Gejala gaya hidup global tersebut mulai tampak saat masuknya produk-produk instan, seperti: coca cola, Mc Donald, Kentucky, sistem administrasi instan, sistem pendidikan yang instan, gaya hidup egaliter, gaya hidup hedonisme (memuja kesenangan, bersenang-senang). Gejala gaya hidup hedonisme yang negatif juga banyak dijumpai dimasyarakat, misalnya: memuja materi, orang enggan bekerja keras, inginnya kerja sebentar tetapi penghasilan tinggi, gejala korupsi yang terbuka, munculnya perilaku free sex, klub malam bersama narkobanya, perilaku individualistik, antisosial, kapitalistik (Hariyono, 2009:77) Perubahan sosial terjadi dewasa ini banyak dipengaruhi oleh perdaban manusia yang didasarkan pada indikator zaman sebagai berikut: 1. Perkenbangan IPTEK yang semakin canggih; 2. Perkembangan informasi dan komunikasi yang semakin canggih; 3. Isu politik ekonomi pasar bebas yang cenderung kapitalistik; 4. Isu globalisasi dan pengaruhnya terhadap gaya hidup; 5. Pertambahan penduduk yang belum terkendali.

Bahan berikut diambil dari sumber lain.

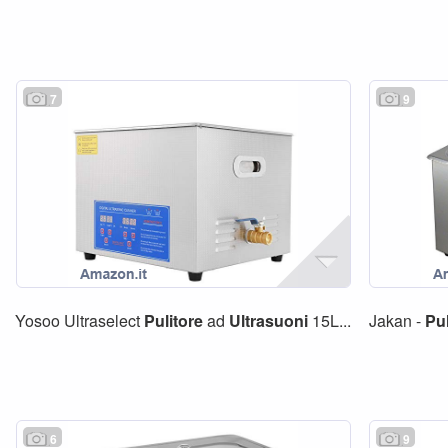
7
9
Yosoo Ultraselect
Pulitore
ad
Ultrasuoni
15L...
Jakan -
Pul
6
9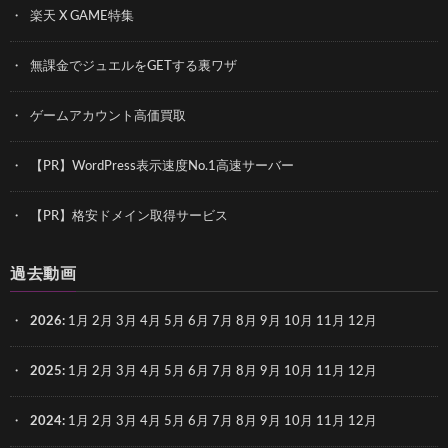
楽天 X GAME特集
無課金でジュエルをGETする裏ワザ
ゲームアカウント高価買取
【PR】WordPress表示速度No.1高速サーバー
【PR】格安ドメイン取得サービス
過去動画
2026
:
1月
2月
3月
4月
5月
6月
7月
8月
9月
10月
11月
12月
2025
:
1月
2月
3月
4月
5月
6月
7月
8月
9月
10月
11月
12月
2024
:
1月
2月
3月
4月
5月
6月
7月
8月
9月
10月
11月
12月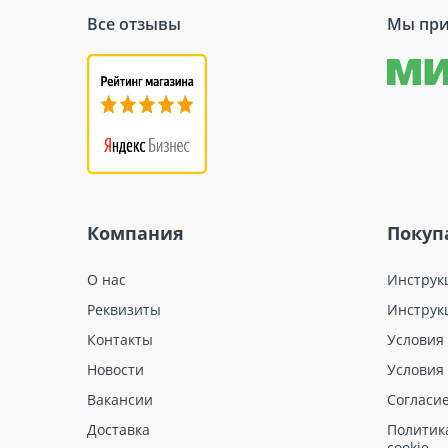
Все отзывы
Мы при
Компания
Покуп
О нас
Инструк
Реквизиты
Инструк
Контакты
Условия
Новости
Условия
Вакансии
Согласи
Доставка
Политик
cookie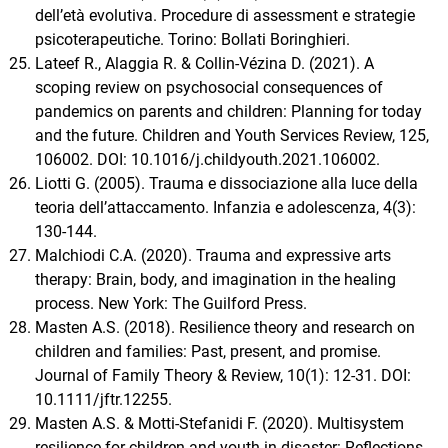
dell’età evolutiva. Procedure di assessment e strategie
psicoterapeutiche. Torino: Bollati Boringhieri.
Lateef R., Alaggia R. & Collin-Vézina D. (2021). A
scoping review on psychosocial consequences of
pandemics on parents and children: Planning for today
and the future. Children and Youth Services Review, 125,
106002. DOI: 10.1016/j.childyouth.2021.106002.
Liotti G. (2005). Trauma e dissociazione alla luce della
teoria dell’attaccamento. Infanzia e adolescenza, 4(3):
130-144.
Malchiodi C.A. (2020). Trauma and expressive arts
therapy: Brain, body, and imagination in the healing
process. New York: The Guilford Press.
Masten A.S. (2018). Resilience theory and research on
children and families: Past, present, and promise.
Journal of Family Theory & Review, 10(1): 12-31. DOI:
10.1111/jftr.12255.
Masten A.S. & Motti-Stefanidi F. (2020). Multisystem
resilience for children and youth in disaster: Reflections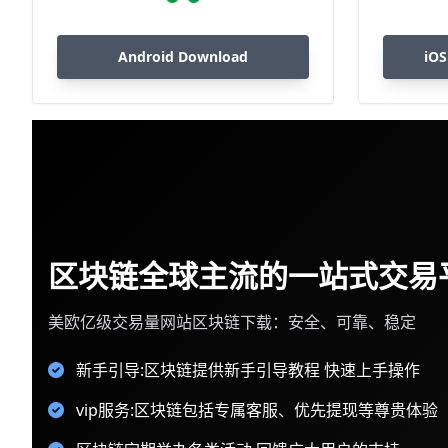
Android Download
iOS
区块链全球主流的一站式交易
美欧亿级交易量网站区块链下载：安全、可靠、稳定
新手引导:区块链提供新手引导教程 快速上手操作
vip服务:区块链包括专属客服、优先提现等尊贵体验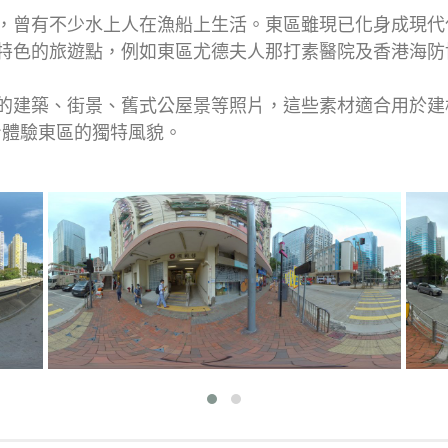
，曾有不少水上人在漁船上生活。東區雖現已化身成現代
特色的旅遊點，例如東區尤德夫人那打素醫院及香港海防
的建築、街景、舊式公屋景等照片，這些素材適合用於建
身體驗東區的獨特風貌。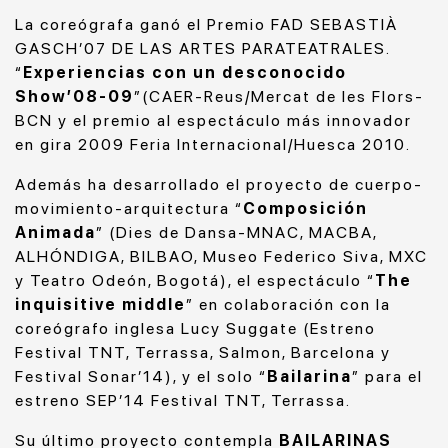
La coreógrafa ganó el Premio FAD SEBASTIÀ
GASCH’07 DE LAS ARTES PARATEATRALES.
“
Experiencias con un desconocido
Show’08-09
”(CAER-Reus/Mercat de les Flors-
BCN y el premio al espectáculo más innovador
en gira 2009 Feria Internacional/Huesca 2010.
Además ha desarrollado el proyecto de cuerpo-
movimiento-arquitectura “
Composición
Animada
” (Dies de Dansa-MNAC, MACBA,
ALHÓNDIGA, BILBAO, Museo Federico Siva, MXC
y Teatro Odeón, Bogotá), el espectáculo “
The
inquisitive middle
” en colaboración con la
coreógrafo inglesa Lucy Suggate (Estreno
Festival TNT, Terrassa, Salmon, Barcelona y
Festival Sonar’14), y el solo “
Bailarina
” para el
estreno SEP’14 Festival TNT, Terrassa.
Su último proyecto contempla
BAILARINAS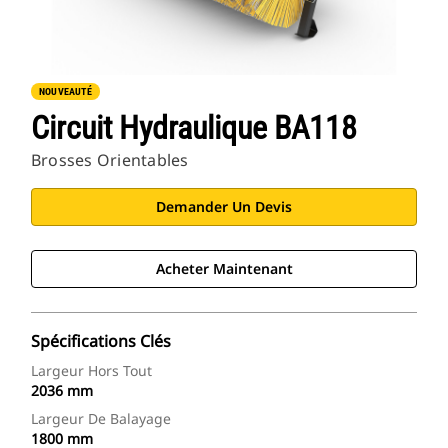
NOUVEAUTÉ
Circuit Hydraulique BA118
Brosses Orientables
Demander Un Devis
Acheter Maintenant
Spécifications Clés
Largeur Hors Tout
2036 mm
Largeur De Balayage
1800 mm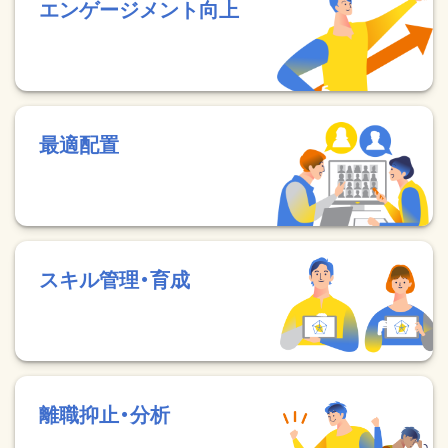
エンゲージメント向上
最適配置
スキル管理・育成
離職抑止・分析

Awal abad ke-21 juga ditandai dengan isu globalisasi, yang menandakan peradaban manusia dimuka bumi sudah tidak ada jarak lagi. Dunia sudah tampak semakin mengecil, komunikasi dan informasi jarak jauh dapat diakses dengan mudah, sarana transportasi jarak jauhpun semakin canggih, hanya dalam waktu sekejap manusia dapat berpindah tempat dari negara yang satu ke negara yang lain. Persinggungan dan saling pengaruh antar budaya antar bangsapun tidak dapat terelakkan lagi. Norma-norma dan nilai-nilai antarbudaya dan bangsa saling berbenturan dan mempeerlihatkan dominasi kekuatan pengaruhnya bagi peradaban manusia dimuka bumi. Dominasi kekuatan tersebut sangat terasa pada level gaya hidup, yang di Indonesia lebih menonjol pada gaya hidup pragmatisme dan hedonisme. Gaya hidup pragmatisme cenderung memberi warna pola hidup yang konsumtif dan budaya instan, sehingga mudah meruntuhkan nilai-nilai moral manusia. Budaya tersebut cenderung memperlemah upaya kerja keras manusia. Sementara itu, gaya hidup hedonisme yang banyak memuja kesenangan-kesenangan sesaat dan bersifat sementara (kesenangan-kesenangan duniawi) menjadi gejala umum, sehinggan memunculkan pola perilaku yang korup, loba, kufur, bangga menikmati kemewahan, dan cenderung menyimpang dari landasan moral maupun nilai-nilai keimanan.